I really don't see how - all those projects I listed are successful, you seem to be saying that it is despite of C++ but I don't see any argument towards that. I personally don't know anyone who would willingly go back to writing large-scale projects in C after working in C++.


As the CVE database proves, just because one can do it, doesn't mean one should do it.

Liability can't come soon enough.


That, and I dislike the low-level vs high-level differentiation. It is relative, and more of a spectrum, IMO, and not that it is particularly useful anyway.


> The best thing you can do is finding some open source code that interest you, read it and write it.

Has reading source code in a language that’s unfamiliar to you shown to be of any real benefit to learning? It seems you need at least a little bit of foundational experience with it before your brain can even parse what you’re seeing in a beneficial way.
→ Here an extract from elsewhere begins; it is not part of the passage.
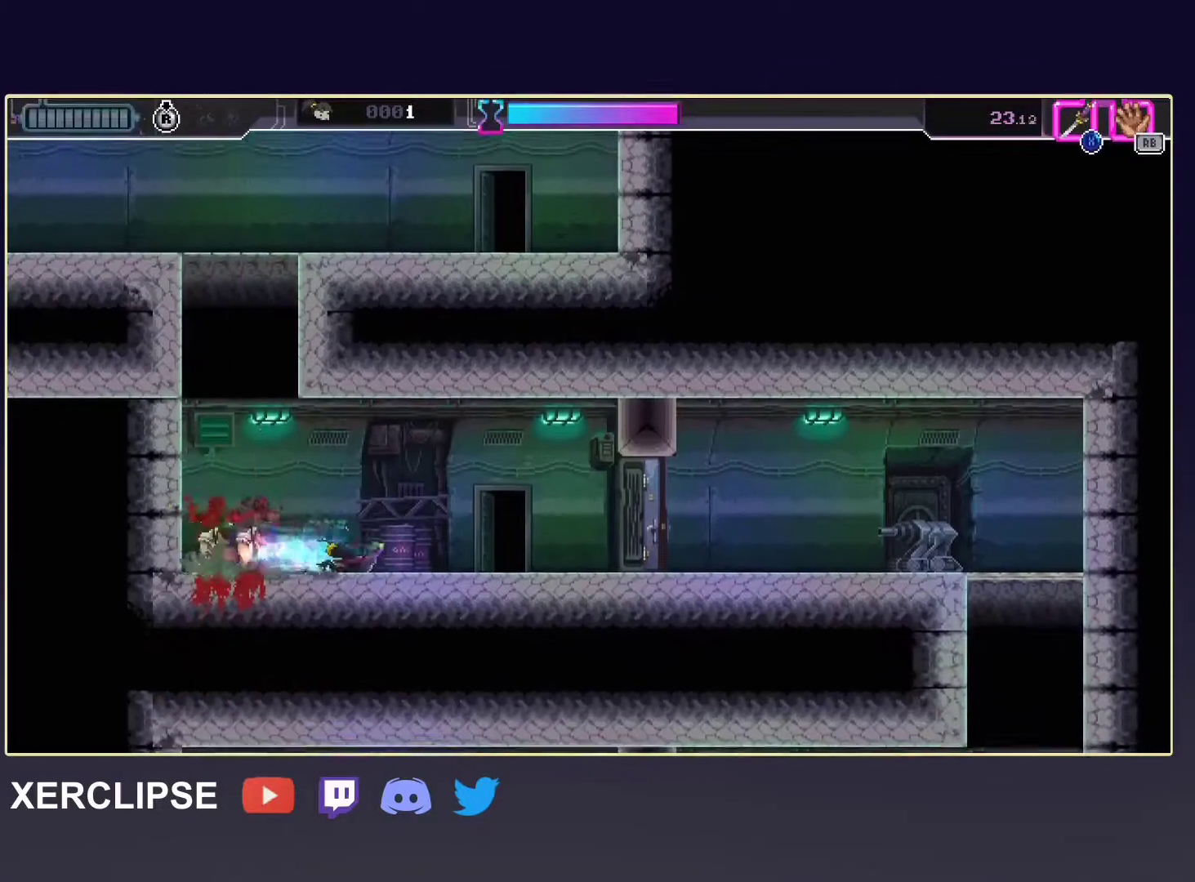
{"buttons": ["X"], "left_stick": "right", "events": [[67, "R2", "up"], [233, "R2", "down"], [433, "X", "down"], [500, "R2", "up"]]}
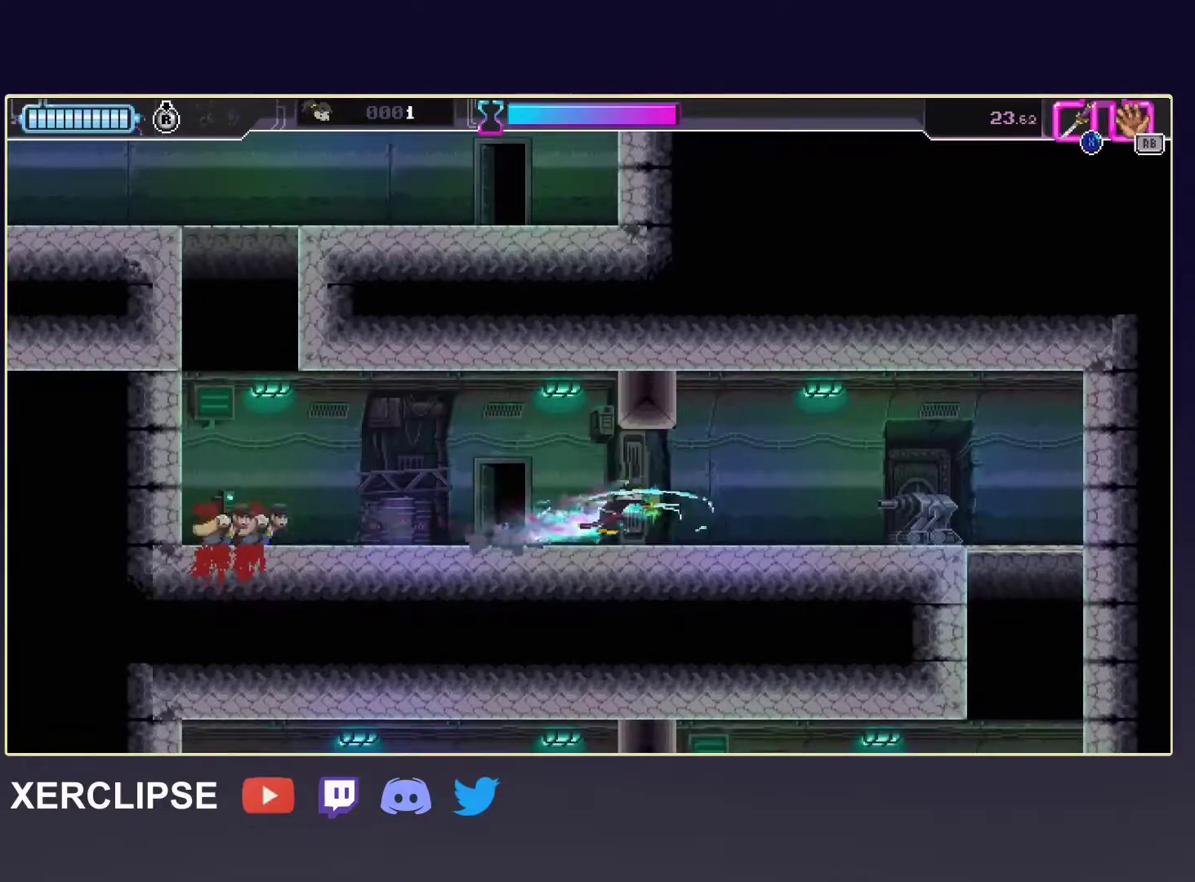
{"buttons": ["R2"], "left_stick": "right", "events": [[67, "X", "up"], [233, "R2", "down"]]}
> Has reading source code in a language that’s unfamiliar to you shown to be of any real benefit to learning?

Absolutely! You start finding idiomatic patterns and "oh, so that's how they do it" kind of things. Find library functions you never knew about but now you do. Find weird things, and look them up in a manual/reference/SO/chatroom. Things that you might find in a book, but a book that covers all the idioms and practice and weird things is gonna be as thick as the bible, and it'll get outdated (it doesn't help that most books are focused on teaching the basics rather than showing off how to architect your application well). Things that you can learn the hard way by why not look and see and learn?

> It seems you need at least a little bit of foundational experience with it before your brain can even parse what you’re seeing in a beneficial way.

Nah, you just need programming experience (in a similar paradigm) in general. A lot of what you learned from languages before will translate.

Also OP mentioned that "I can write C" and "I've started reading 'Modern C'", so it's not like they're looking for their first Hello World snippet.

OP said they've got 15+ years of programming experience. At that point, picking up a new language is all about learning the vocabulary and idioms, plus the few unique or tricky or quirky things that don't show up in other languages (or that aren't obvious from looking at code). The fastest way to get to that vocabulary is to look at real code.


>Has reading source code in a language that’s unfamiliar to you shown to be of any real benefit to learning?

Yes, I think so. The parent has experience with other languages, like python, javascript and go. C has a very similar paradigm. If it were clojure it would be different.

I find exposition to new languages real usage the best way to learn them. I went to the UK to learn english, Germany to learn German, could be painful at first, but works, specially if you know a little about what is all about.

Your brain makes sense of everything by itself in a magical way. That is the way you learn your native language.


I'd tend to agree here also. I didn't start reading source code until a couple years in because I couldn't really put it to use. It becomes 10x more valuable when I was deep into my career learning from the big shots.

It _can_ help no doubt but not sure that's the best way to start. Especially with a language like C. It's not so straight forward without some training or CS education.


> It becomes 10x more valuable when I was deep into my career learning from the big shots.

Yeah well OP said they've 15+ years of experience so..

> Especially with a language like C. It's not so straight forward without some training or CS education.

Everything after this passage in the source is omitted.